Investment banks' profits are low in all areas except bond underwriting and mergers & acquisitions, the Journal reports.

On this, the Journal features so-called "expert" Ken Rogoff, Harvard professor and former IMF chief economist, who "notes that new credit bubbles don't typically form immediately in the aftermath of old ones." Typically foolish. He should have listened to LaRouche rather than believing in statistics.

Is the Irish Taxpayer Bailing Out the ECB?

Sept. 20 (EIRNS)—As Ireland sinks into a sea of bailout debt, questions are being raised as to why the names of those who are profiting from the bailout are being kept secret. The Irish Independent questions how many bondholders in Anglo Irish Bank had their bond holdings converted to a "deposit" between March 17, 2007, the day the Anglo bubble burst, and Sept. 30, 2008, when the Irish government extended its guarantee to all deposits and bond holdings in Anglo.

The Independent further reports that the names of senior bondholders, junior bondholders, and major institutional depositors also in the bank, remain secret. The daily writes, "Confidentiality, we are told, prevents the Irish public knowing who we are going into debt for a hundred years to rescue."

Now it turns out that among those for whom the Irish taxpayer is going into debt for 100 years, is the European Central Bank (ECB), which has EU30 billion worth of guaranteed deposits in Anglo Irish, which poses the question of whether these too had been bonds. Irish Independent notes the fact that "the EU is a benefactor of Irish state aid, a provider of EU aid to Ireland, through buying our government bonds, and the not insignificant matter of the ECB's huge 'deposit' in the bank that has suffered the biggest collapse of any bank in history, is the greatest story never told about our economic quagmire."

Meanwhile, the collapse continues in other Euroland countries: The Portuguese daily Diario de Noticias, according to London's Daily Telegraph, reported that three former Portuguese finance ministers said that the country might have to call in the IMF, saying the country had become sunk into "reckless reliance on foreign debt," and "runaway public spending."

In Greece, the International Monetary Fund is stationing a team in Athens for the duration of the IMF-European Union aid package which could be increased to last until 2020. This extends it from three years to ten, longer than the Allied occupation of Germany.

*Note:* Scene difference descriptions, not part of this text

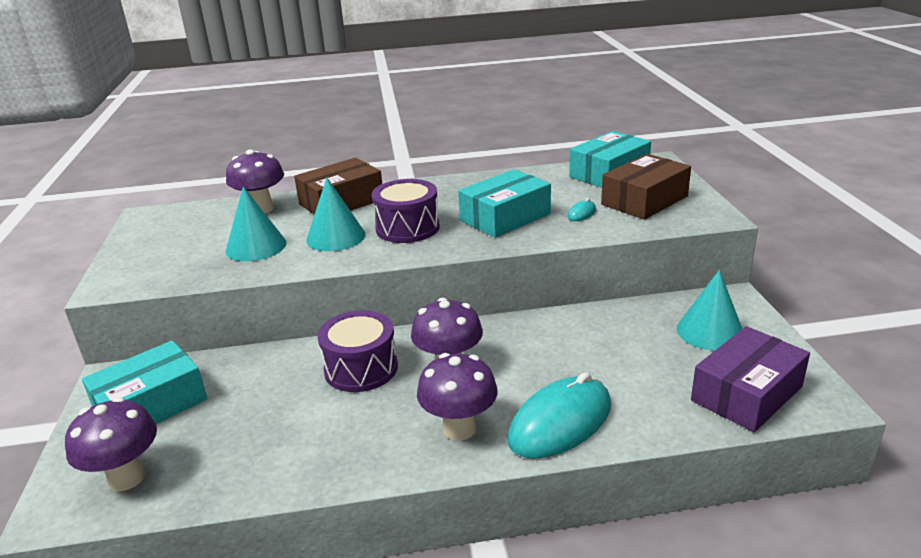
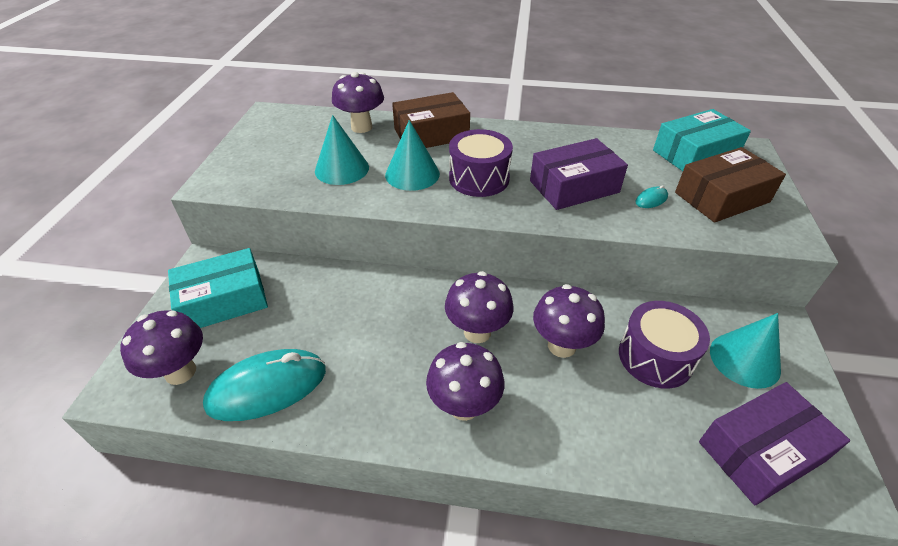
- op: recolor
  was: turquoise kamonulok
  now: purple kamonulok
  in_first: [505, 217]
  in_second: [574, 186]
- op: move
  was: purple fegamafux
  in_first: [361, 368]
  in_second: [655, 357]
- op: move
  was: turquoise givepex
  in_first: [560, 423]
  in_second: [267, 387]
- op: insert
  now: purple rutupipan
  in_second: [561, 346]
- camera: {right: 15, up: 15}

Close to One Out of Three Humans Lacks Access to Electricity

Sept. 15 (EIRNS)—Some 1.5 to 2 billion people on the planet have no access to electricity, concluded the Sept. 12-16 World Energy Congress attended by experts, government officials, and private executives in Montreal, Canada. While India, Brazil, and China are going ahead with the build-up of hydroelectric capacity, many developing countries remain in the dark, notably in Africa. One frightening figure: The rich-in-resources African continent, with 1 billion people, has the same installed electric power capacity as Spain, whose population is 21 times smaller!

Experts now advise nations to exploit their own resources before tapping those of others. Chile, for example, which imported Argentine gas, now, after being cut off, has renewed interest in its own hydroelectric potential.

The energy source whose use increased the most is not nuclear, but coal which produces, for example, 53% of the primary energy of India. Worldwide, coal consumption is increasing faster than oil consumption, with an annual increase of 4.5%.

Private managers, such as Patrick Kron of the French energy infrastructure construction giant Alstom, hope the World Bank or the European Investment Bank will return to financing such projects. "The return to growth can be seen in the newspapers," Kron told a group of journalists, "but not in real life." In 2009, the world market of energy infrastructure fell by 50%, he underlined.